Saved data entries
◇ ◇ ◇

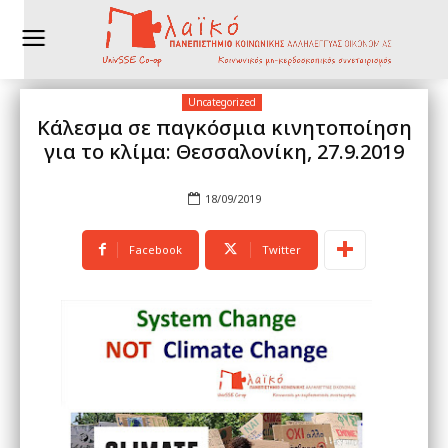
Uncategorized
Κάλεσμα σε παγκόσμια κινητοποίηση
για το κλίμα: Θεσσαλονίκη, 27.9.2019
18/09/2019
Facebook
Twitter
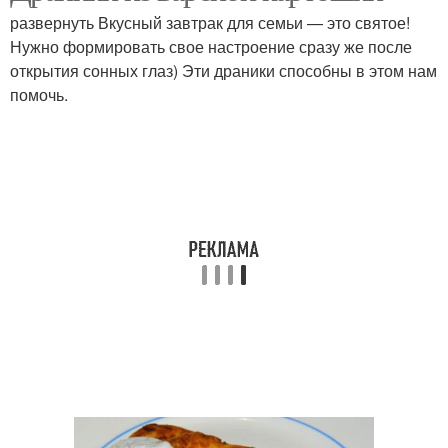
развернуть Вкусный завтрак для семьи — это святое!
Нужно формировать свое настроение сразу же после
открытия сонных глаз) Эти драники способны в этом нам
помочь.
Картошки с сыром
Картошки в духовке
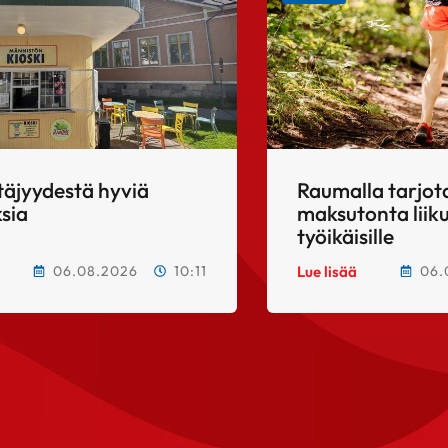
täjyydestä hyviä
Raumalla tarjo
sia
maksutonta lii
työikäisille
06.08.2026
10:11
06.
Lue lisää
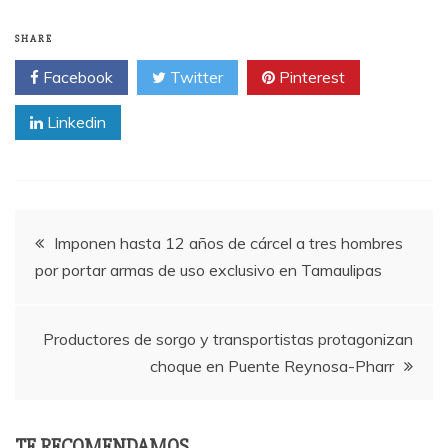
SHARE
Facebook
Twitter
Pinterest
Linkedin
Post
Imponen hasta 12 años de cárcel a tres hombres
por portar armas de uso exclusivo en Tamaulipas
navigation
Productores de sorgo y transportistas protagonizan
choque en Puente Reynosa-Pharr
TE RECOMENDAMOS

◇ ◇ ◇

* **TASK INSTRUCTIONS**
Nothing should appear in the answer except the lines from the one containing "por portar armas" to the end of the data above, reproduced exactly.

* **OUTPUT FOR THIS EXERCISE**
por portar armas de uso exclusivo en Tamaulipas
navigation
Productores de sorgo y transportistas protagonizan
choque en Puente Reynosa-Pharr
TE RECOMENDAMOS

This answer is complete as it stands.